Azotada por su cumpleaños
Sin piedad alguna, y mientras yo le susurraba "para, por piedad, para", mi amante multiplicaba sobre mis nalgas un diluvio de golpes que me provocaban un escozor atroz.
Hace cuatro días, le di un disgusto a mi amante querido.
Ocurrió en la cena, de noche con un semblante sombrío hablando a media voz, con aire lejano.
Entre él, mi hija y yo, la conversación tenía un aire de pesadez.
Luego pusimos una película de Ozores, y noté que él se relajaba; me acarició los muslos y las nalgas amparándose en la oscuridad, y la sonrisa volvió a su cara.

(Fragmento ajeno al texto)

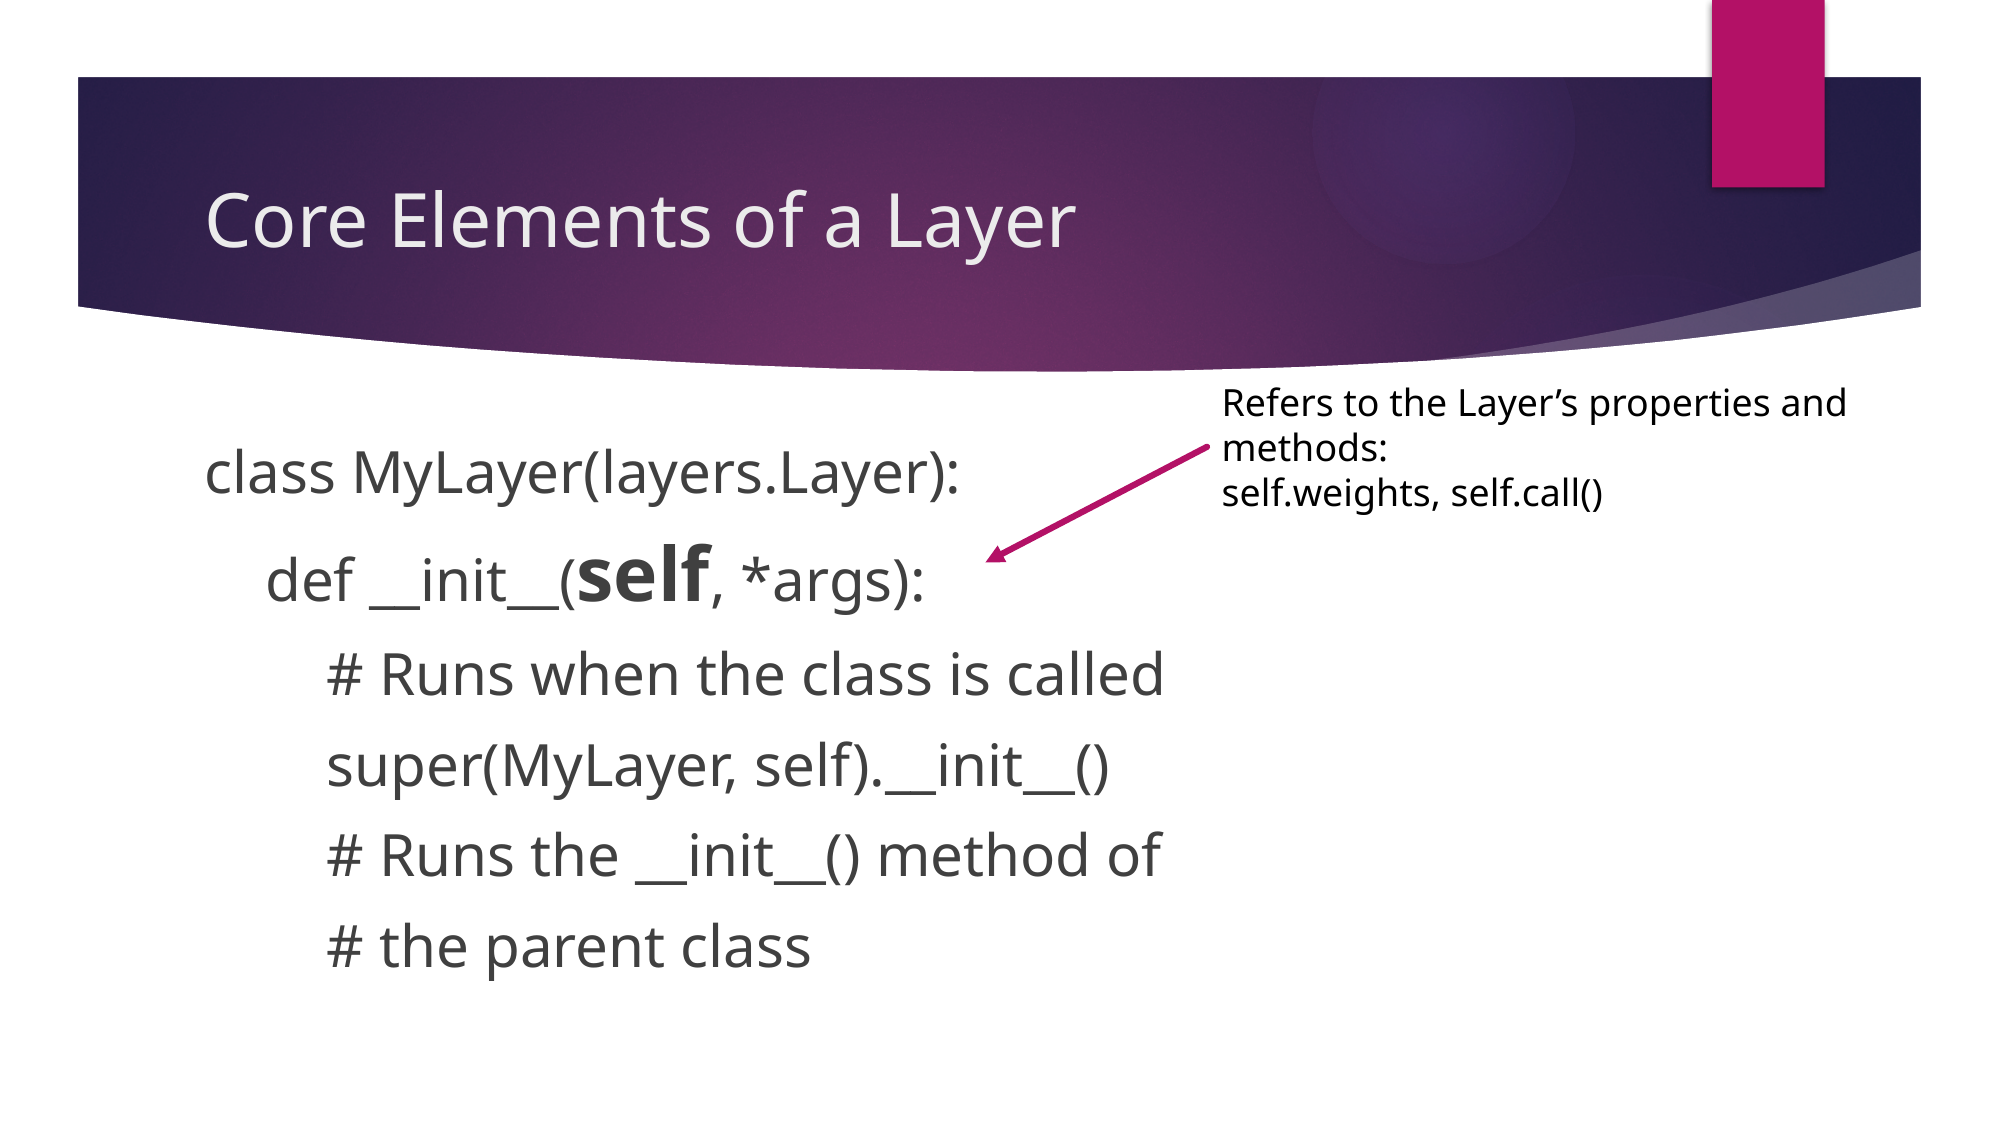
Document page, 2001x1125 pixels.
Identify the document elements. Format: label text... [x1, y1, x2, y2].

title Core Elements of a Layer [189, 159, 1627, 276]
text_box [985, 447, 1208, 563]
text_box Refers to the Layer’s properties and methods: self.weights, self.call() [1206, 371, 1982, 522]
list class MyLayer(layers.Layer): def __init__(self, *args): # Runs when the class is called super(MyLayer, self).__init__() # Runs the __init__() method of # the parent class [189, 427, 1638, 988]
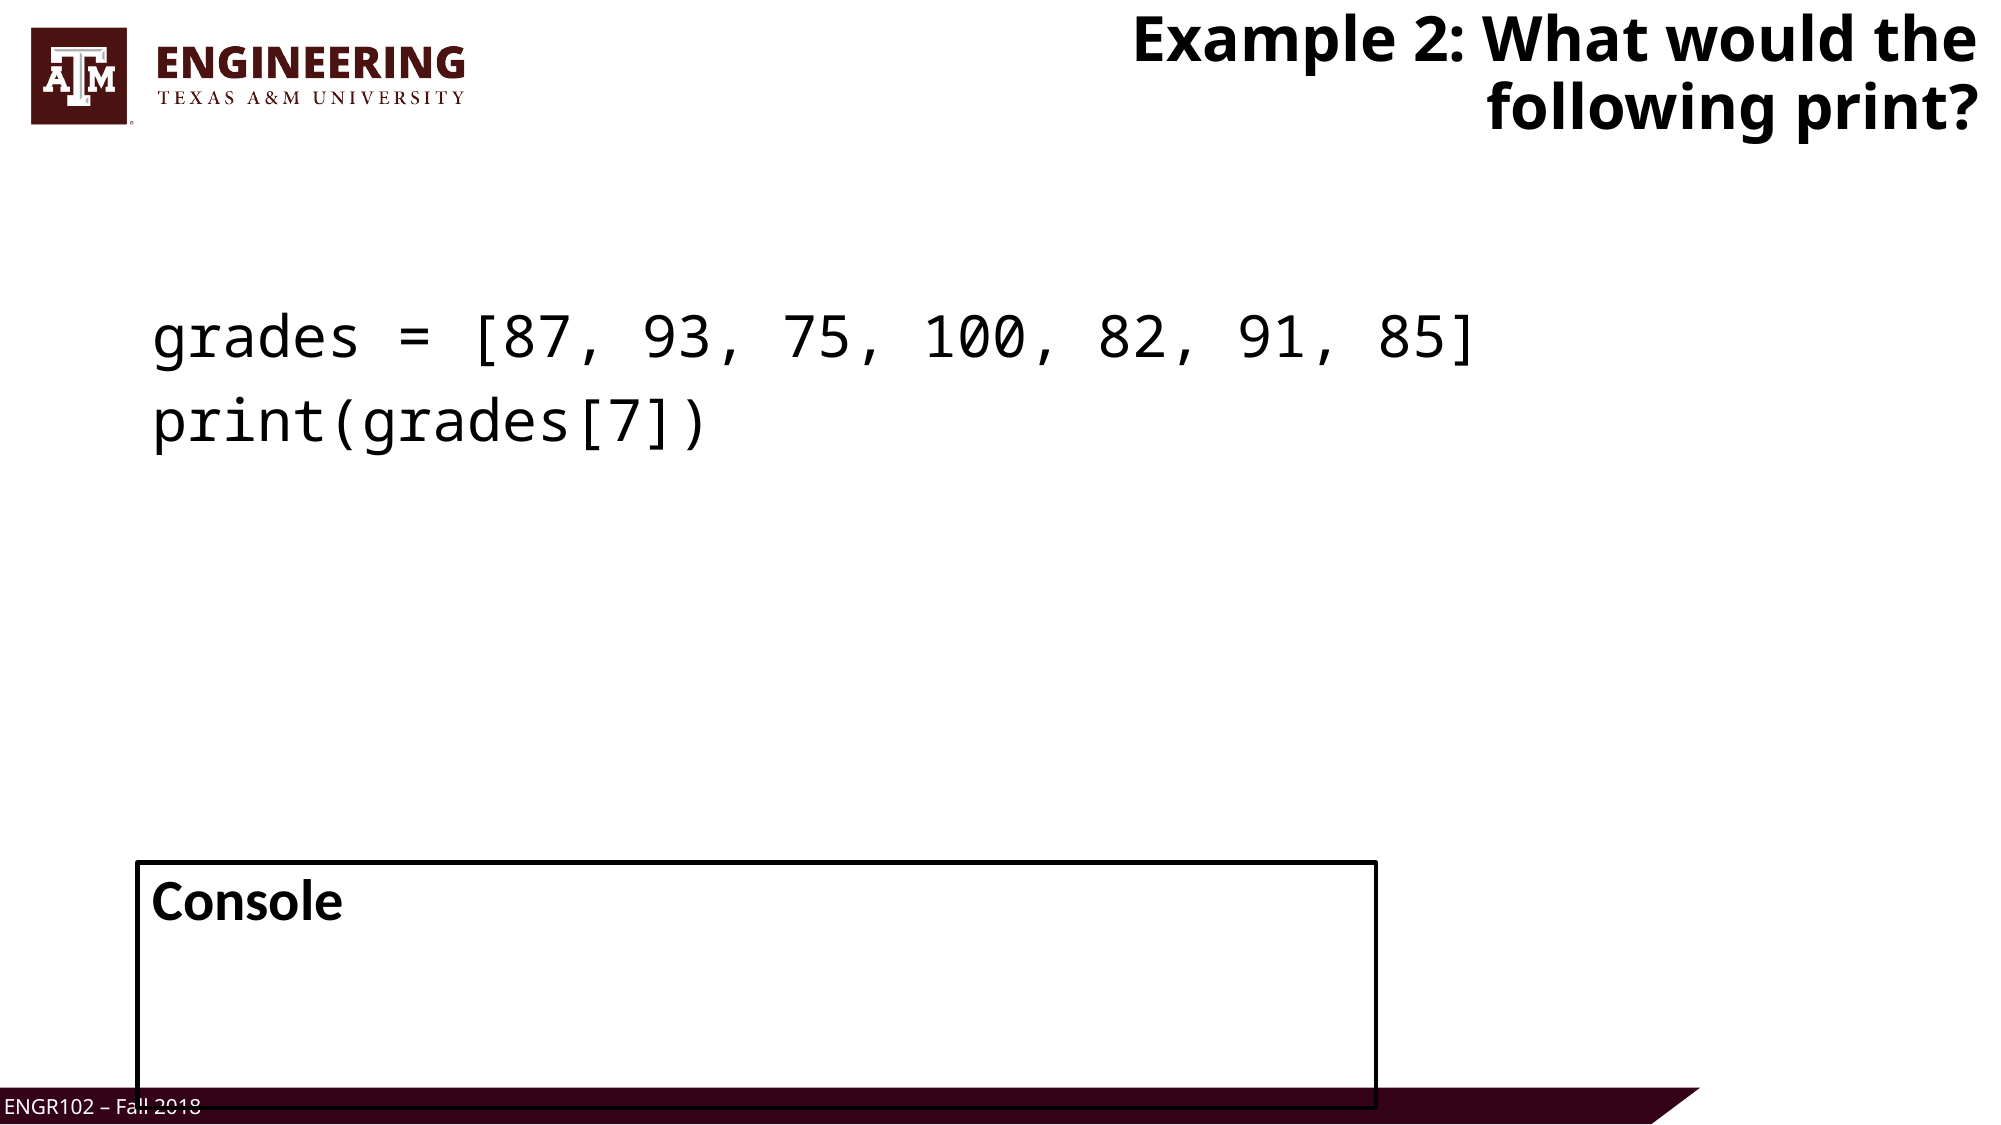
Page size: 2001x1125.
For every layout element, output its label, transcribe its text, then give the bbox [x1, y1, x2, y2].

text_box Console [137, 862, 1377, 1108]
title Example 2: What would the following print? [895, 0, 1995, 151]
picture [24, 21, 474, 130]
list grades = [87, 93, 75, 100, 82, 91, 85] print(grades[7]) [137, 299, 1863, 1014]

Y tan feliz pensé qué poco hacía falta cuando se es mujer para hacer de un hombre lo que una quiere. ¡Ilusa de mí! Cuando mi hija se acostó me enseñó un catálogo sobre su trabajo y hablamos un rato de ello. Yo no presentía nada cuando se levantó para ir a la entrada.
Volvió moviendo los brazos, se recostó en la cama. El dolor casi insoportable, me ponía al borde del estallido de lágrimas.
Sin piedad alguna, y mientras yo le susurraba "para, por piedad, para", mi amante multiplicaba sobre mis nalgas un diluvio de golpes que me provocaban un escozor atroz.
Al cabo de treinta o cuarenta golpes, estaba rota interiormente: humillada de muerte, humillada por no haber podido doblegar o embaucar a mi amante, sintiendo inútil todo mi poder, humillada al sentir que merecía este castigo. Me tragaba mis lágrimas, lloraba con muecas casi silenciosas, tenía en mí como una fuerza rebelde que se apagaba por la vergüenza que sentía.
Mi amante se reía de forma diabólica, de mi abatimiento y mi vergüenza. El dolor era tan fuerte en una de mis nalgas que cada vez que me pasaba la mano cruelmente por ella, como si fuese una "caricia", yo daba unos enromes saltos de dolor.
Luego me ordenó abrir al máximo los muslos y para completar mi humillación, me metió los dedos en el coño, el cual para su suerte se lo encontró bien mojado.
Me ordenó que le acariciase su polla y así hicimos el hermano con una loca ternura.
Para completar mi castigo debí escribir en 48 horas, la confesión de mi vergüenza. Ya fuese por falta de tiempo o por rebeldía infantil, el caso es que no lo hice.
Por tanto me gané ayer un complemento: 20 golpes bien fuertes con un látigo tejano de dos grandes colas muy largas y otros 20 con una pala de ping pong aplicados con vigor.
Sólo debía recibir los 20 golpes del látigo, pero me gané los golpes de la paleta porque me negué a bajarme yo misma las bragas. Como iba a cumplir 42 años, mi amante se dio cuenta de que para mi cumpleaños, me podía gratificar cada una de las nalgas con un buen latigazo silencioso de esos que tanto miedo me daba, látigo que ha reservado desde entonces para sus azotainas de castigo.
Me atizó los dos golpes provocando en mí un aullido sobrehumano, y menos mal que me permitió saltar por toda la habitación y frotarme mi dolorido culo. ¡42 golpes, yo llevaba la cuenta! Me mandó de rodillas cara a la pared, con el culo al aire y las bragas bajadas hasta medio muslo, con una pequeña camiseta que me tapaba las tetas libres de cualquier sujetador.
Acercándose a mí por detrás, mi amante me remangó la camiseta y me colocó unas pinzas en las tetas para oírme gritar un poco más.
Así hicimos el amor de nuevo.
Como ese sábado por la mañana era el día de mi cumpleaños, cogió un taburete, me acostó en sus rodillas y me dio una azotaina con las manos; él sabe que me encantan esas azotainas.
Si yo no hubiese escrito la confesión de todas estas humillaciones, me habría dado 84 golpes - pero me parece que lo mejor es no tentar más al diablo, y obedecer.